- Action item -
Beginning with the line that has "want, but their", please write out each remaining line of the listing below, word for word.

- Data to use -
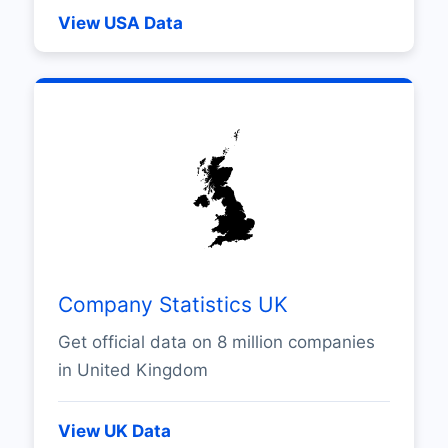
View USA Data
Company Statistics UK
Get official data on 8 million companies
in United Kingdom
View UK Data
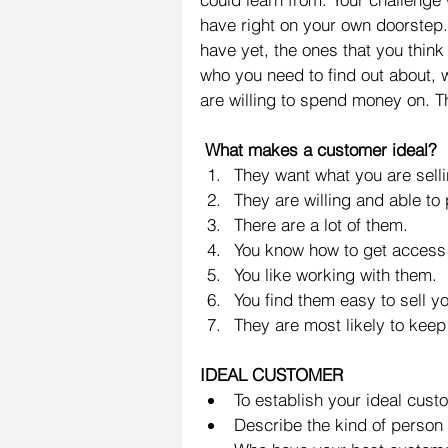
have right on your own doorstep.
have yet, the ones that you think
who you need to find out about, 
are willing to spend money on. T
 What makes a customer ideal?
They want what you are selli
They are willing and able to p
There are a lot of them.  
You know how to get access 
You like working with them.  
You find them easy to sell yo
They are most likely to keep
IDEAL CUSTOMER
To establish your ideal cust
Describe the kind of person 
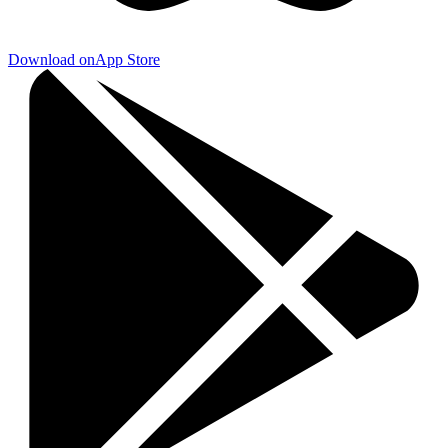
Download on
App Store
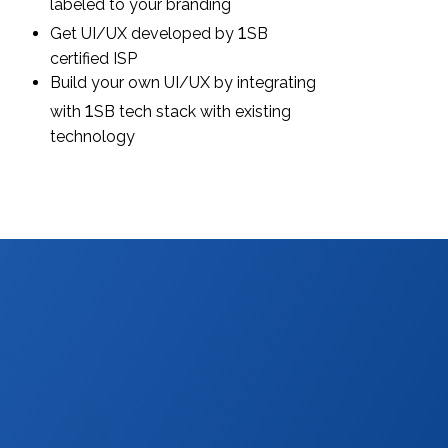
labeled to your branding
1
Get UI/UX developed by
SB
certified ISP
Build your own UI/UX by integrating
1
with
SB tech stack with existing
technology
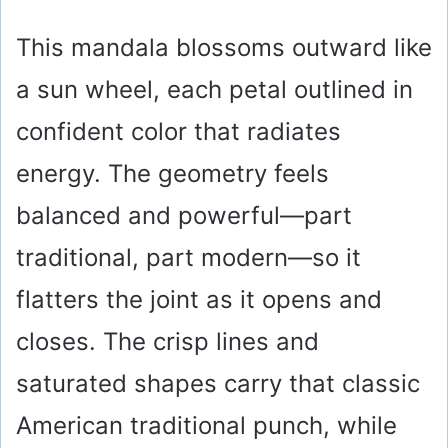
This mandala blossoms outward like
a sun wheel, each petal outlined in
confident color that radiates
energy. The geometry feels
balanced and powerful—part
traditional, part modern—so it
flatters the joint as it opens and
closes. The crisp lines and
saturated shapes carry that classic
American traditional punch, while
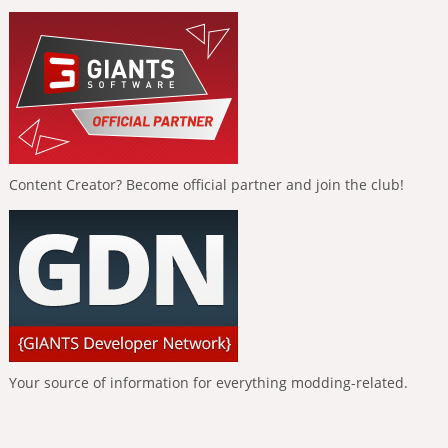
Content Creator? Become official partner and join the club!
Your source of information for everything modding-related.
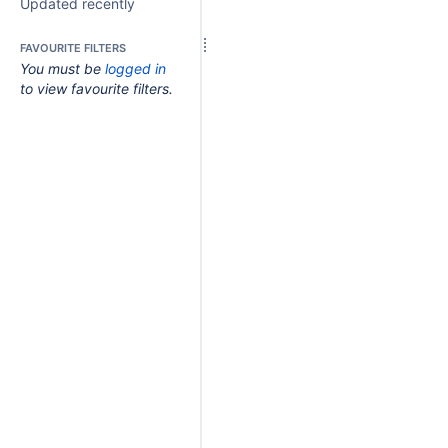
Updated recently
FAVOURITE FILTERS
You must be
logged in
to view favourite filters.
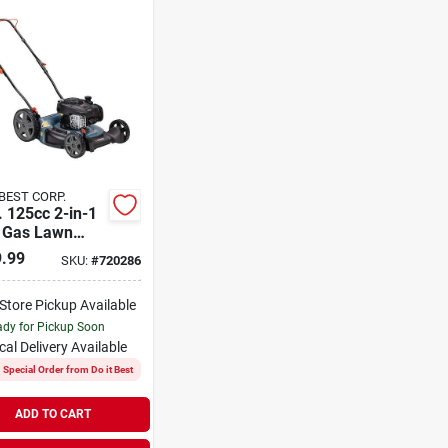
 BEST CORP.
. 125cc 2-in-1
 Gas Lawn
r With Briggs
.99
SKU:
#
720286
atton Engine
-Store Pickup Available
dy for Pickup Soon
cal Delivery
Available
Special Order from Do it Best
ADD TO CART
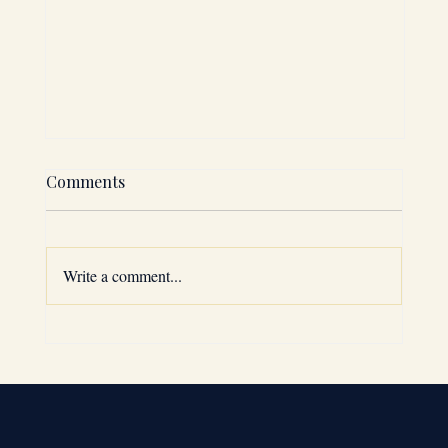
Comments
Write a comment...
Why the GCC is a Top Expansion
Choice: GCC Market Entry Strategies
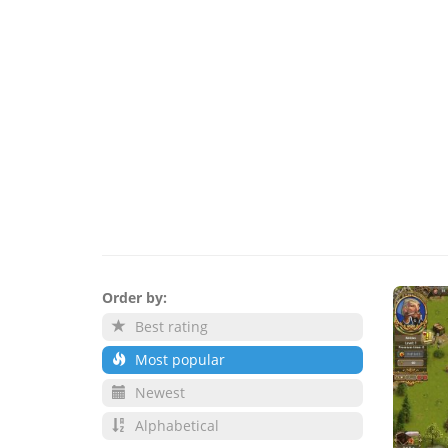
Order by:
Best rating
Most popular
Newest
Alphabetical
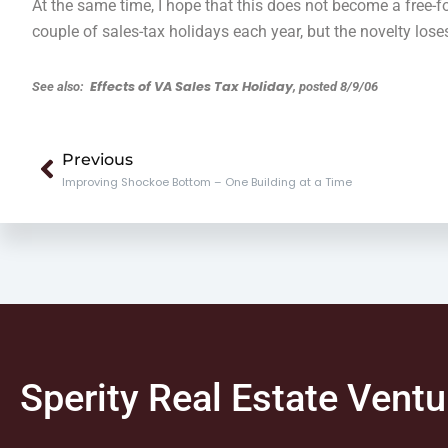
At the same time, I hope that this does not become a free-fo
couple of sales-tax holidays each year, but the novelty lose
Effects of VA Sales Tax Holiday
See also:
, posted 8/9/06
Prev
Previous
Improving Shockoe Bottom – One Building at a Time
Sperity Real Estate Ventu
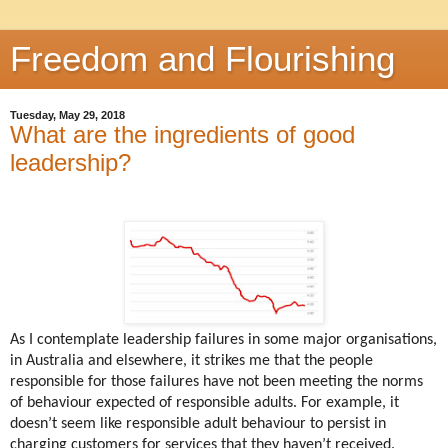
Freedom and Flourishing
Tuesday, May 29, 2018
What are the ingredients of good
leadership?
As I contemplate leadership failures in some major organisations,
in Australia and elsewhere, it strikes me that the people
responsible for those failures have not been meeting the norms
of behaviour expected of responsible adults. For example, it
doesn’t seem like responsible adult behaviour to persist in
charging customers for services that they haven’t received.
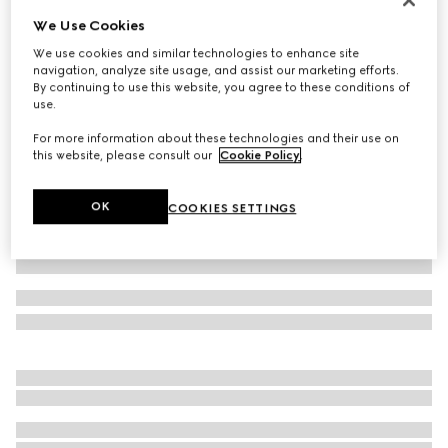
We Use Cookies
Children's cotton socks with Web
€ 90
We use cookies and similar technologies to enhance site
navigation, analyze site usage, and assist our marketing efforts.
Variation
dark blue
By continuing to use this website, you agree to these conditions of
use.
For more information about these technologies and their use on
this website, please consult our
Cookie Policy
.
OK
COOKIES SETTINGS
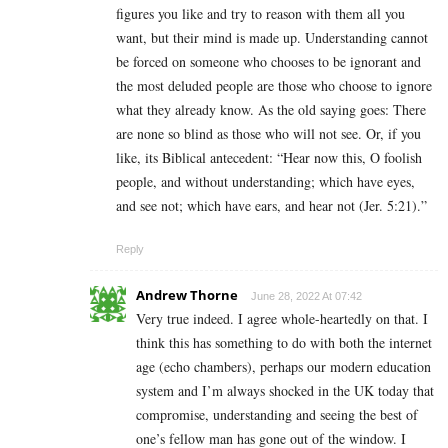
figures you like and try to reason with them all you
want, but their mind is made up. Understanding cannot
be forced on someone who chooses to be ignorant and
the most deluded people are those who choose to ignore
what they already know. As the old saying goes: There
are none so blind as those who will not see. Or, if you
like, its Biblical antecedent: “Hear now this, O foolish
people, and without understanding; which have eyes,
and see not; which have ears, and hear not (Jer. 5:21).”
Reply
Andrew Thorne
June 28, 2022 At 07:42
Very true indeed. I agree whole-heartedly on that. I
think this has something to do with both the internet
age (echo chambers), perhaps our modern education
system and I’m always shocked in the UK today that
compromise, understanding and seeing the best of
one’s fellow man has gone out of the window. I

- Result of the exercise -
want, but their mind is made up. Understanding cannot
be forced on someone who chooses to be ignorant and
the most deluded people are those who choose to ignore
what they already know. As the old saying goes: There
are none so blind as those who will not see. Or, if you
like, its Biblical antecedent: “Hear now this, O foolish
people, and without understanding; which have eyes,
and see not; which have ears, and hear not (Jer. 5:21).”
Reply
Andrew Thorne
June 28, 2022 At 07:42
Very true indeed. I agree whole-heartedly on that. I
think this has something to do with both the internet
age (echo chambers), perhaps our modern education
system and I’m always shocked in the UK today that
compromise, understanding and seeing the best of
one’s fellow man has gone out of the window. I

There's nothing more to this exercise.